International journal of food microbiology 2017 v.244 pp. 96-102
Saccharomyces cerevisiae, alcoholic fermentation, grape must, grapes, microsatellite repeats, sensory evaluation, spoilage microorganisms, sulfur dioxide, wine industry, winemaking, yeasts
During winemaking, sulfur dioxide (SO2) is often added prior to the onset of alcoholic fermentation to prevent the growth of spoilage microorganisms and to create an environment that promotes the rapid colonization of the grape must by Saccharomyces cerevisiae. Most recent research has focused on the impacts of SO2 additions on spoilage microorganisms or on the yeast community at a species level, but less is known about the impacts that SO2 additions have on S. cerevisiae populations. We investigated whether different levels of SO2 addition at crush (0, 20, or 40mg/L SO2) have an effect upon the relative abundance and composition of S. cerevisiae strains conducting spontaneous fermentations of two grape varietals at two commercial wineries. Yeast isolates collected from fermentations were identified to the strain level using microsatellite analysis. Commercial strains made up the majority (64–98%) of the S. cerevisiae strains isolated during fermentation, and most of these commercial strains were used as inoculants by their respective wineries. Different SO2 additions were found to significantly alter S. cerevisiae strain compositions at both wineries (p≤0.002).
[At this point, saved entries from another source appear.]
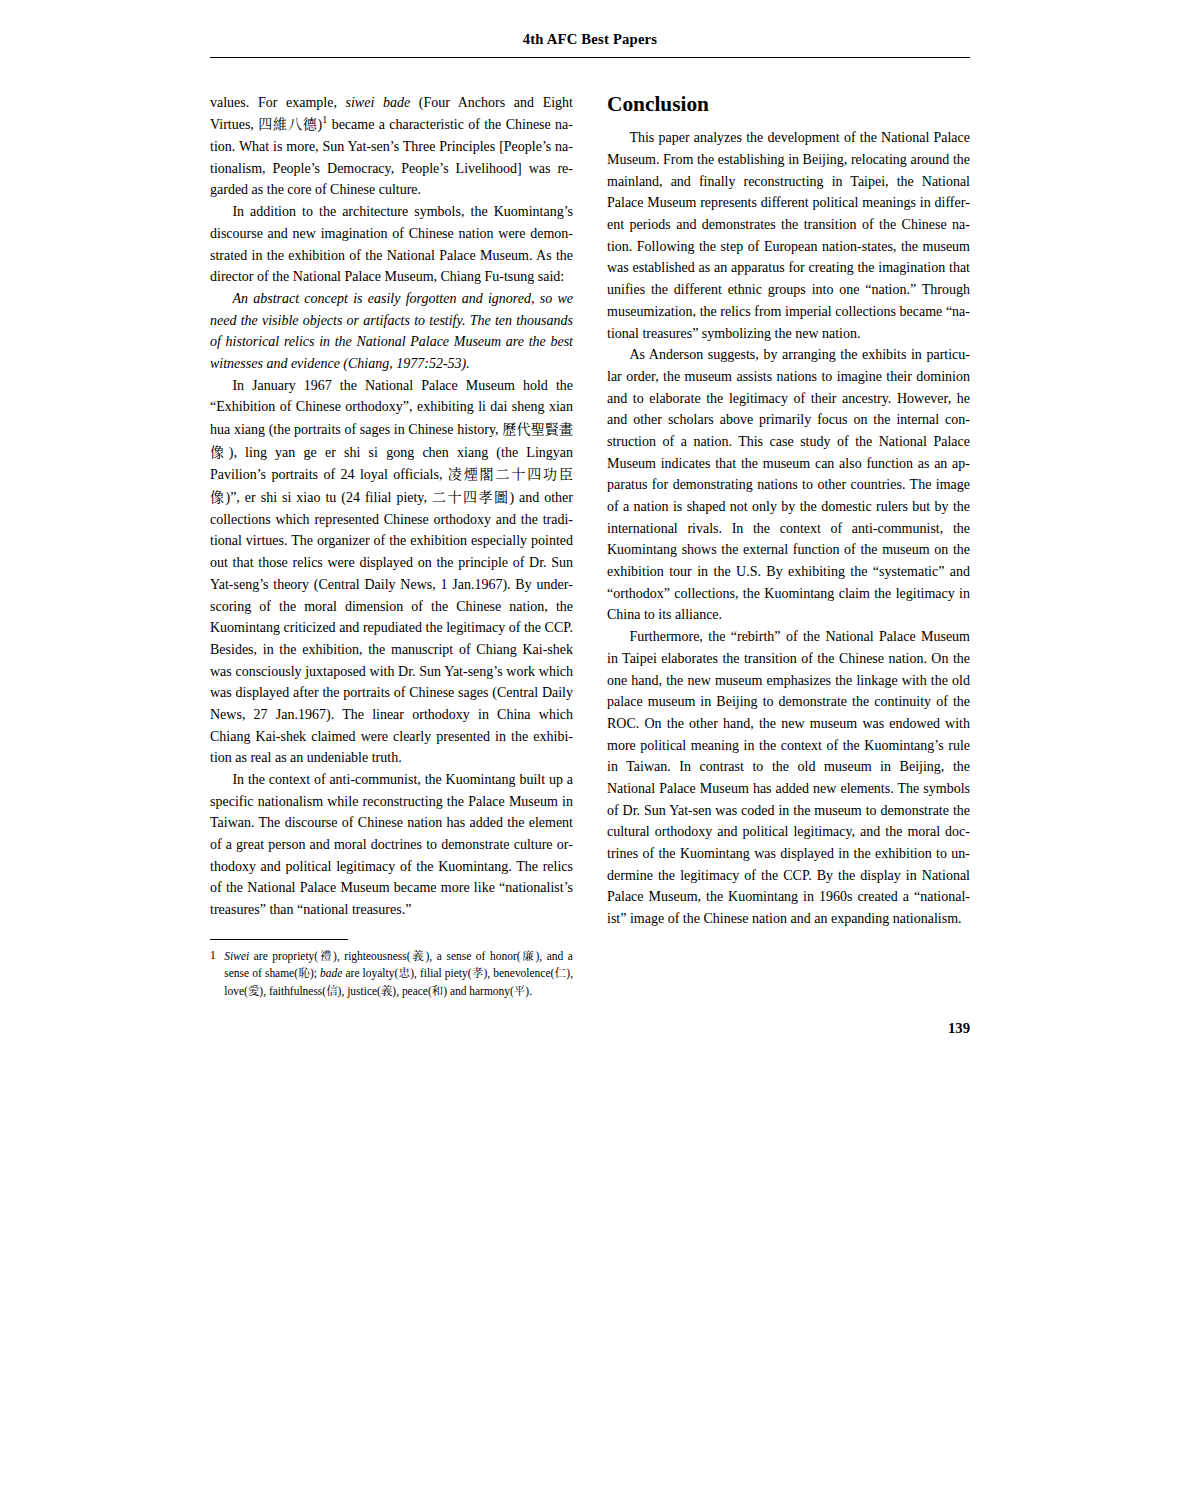4th AFC Best Papers
values. For example, siwei bade (Four Anchors and Eight Virtues, 四維八德)1 became a characteristic of the Chinese nation. What is more, Sun Yat-sen’s Three Principles [People’s nationalism, People’s Democracy, People’s Livelihood] was regarded as the core of Chinese culture.
In addition to the architecture symbols, the Kuomintang’s discourse and new imagination of Chinese nation were demonstrated in the exhibition of the National Palace Museum. As the director of the National Palace Museum, Chiang Fu-tsung said:
An abstract concept is easily forgotten and ignored, so we need the visible objects or artifacts to testify. The ten thousands of historical relics in the National Palace Museum are the best witnesses and evidence (Chiang, 1977:52-53).
In January 1967 the National Palace Museum hold the “Exhibition of Chinese orthodoxy”, exhibiting li dai sheng xian hua xiang (the portraits of sages in Chinese history, 歷代聖賢畫像), ling yan ge er shi si gong chen xiang (the Lingyan Pavilion’s portraits of 24 loyal officials, 凌煙閣二十四功臣像)”, er shi si xiao tu (24 filial piety, 二十四孝圖) and other collections which represented Chinese orthodoxy and the traditional virtues. The organizer of the exhibition especially pointed out that those relics were displayed on the principle of Dr. Sun Yat-seng’s theory (Central Daily News, 1 Jan.1967). By underscoring of the moral dimension of the Chinese nation, the Kuomintang criticized and repudiated the legitimacy of the CCP. Besides, in the exhibition, the manuscript of Chiang Kai-shek was consciously juxtaposed with Dr. Sun Yat-seng’s work which was displayed after the portraits of Chinese sages (Central Daily News, 27 Jan.1967). The linear orthodoxy in China which Chiang Kai-shek claimed were clearly presented in the exhibition as real as an undeniable truth.
In the context of anti-communist, the Kuomintang built up a specific nationalism while reconstructing the Palace Museum in Taiwan. The discourse of Chinese nation has added the element of a great person and moral doctrines to demonstrate culture orthodoxy and political legitimacy of the Kuomintang. The relics of the National Palace Museum became more like “nationalist’s treasures” than “national treasures.”
1 Siwei are propriety(禮), righteousness(義), a sense of honor(廉), and a sense of shame(恥); bade are loyalty(忠), filial piety(孝), benevolence(仁), love(愛), faithfulness(信), justice(義), peace(和) and harmony(平).
Conclusion
This paper analyzes the development of the National Palace Museum. From the establishing in Beijing, relocating around the mainland, and finally reconstructing in Taipei, the National Palace Museum represents different political meanings in different periods and demonstrates the transition of the Chinese nation. Following the step of European nation-states, the museum was established as an apparatus for creating the imagination that unifies the different ethnic groups into one “nation.” Through museumization, the relics from imperial collections became “national treasures” symbolizing the new nation.
As Anderson suggests, by arranging the exhibits in particular order, the museum assists nations to imagine their dominion and to elaborate the legitimacy of their ancestry. However, he and other scholars above primarily focus on the internal construction of a nation. This case study of the National Palace Museum indicates that the museum can also function as an apparatus for demonstrating nations to other countries. The image of a nation is shaped not only by the domestic rulers but by the international rivals. In the context of anti-communist, the Kuomintang shows the external function of the museum on the exhibition tour in the U.S. By exhibiting the “systematic” and “orthodox” collections, the Kuomintang claim the legitimacy in China to its alliance.
Furthermore, the “rebirth” of the National Palace Museum in Taipei elaborates the transition of the Chinese nation. On the one hand, the new museum emphasizes the linkage with the old palace museum in Beijing to demonstrate the continuity of the ROC. On the other hand, the new museum was endowed with more political meaning in the context of the Kuomintang’s rule in Taiwan. In contrast to the old museum in Beijing, the National Palace Museum has added new elements. The symbols of Dr. Sun Yat-sen was coded in the museum to demonstrate the cultural orthodoxy and political legitimacy, and the moral doctrines of the Kuomintang was displayed in the exhibition to undermine the legitimacy of the CCP. By the display in National Palace Museum, the Kuomintang in 1960s created a “nationalist” image of the Chinese nation and an expanding nationalism.
139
The results of this study demonstrate that initial SO2 addition significantly alters the S. cerevisiae strain composition in spontaneous fermentations, and highlights the dominance of commercial strains in commercial winery environments. Because different yeast strains are known to produce different chemical and sensory profiles, our findings have important implications for winemakers. In addition, adding different concentrations of SO2 may be a way for winemakers to manage or control the strain composition during spontaneous fermentations.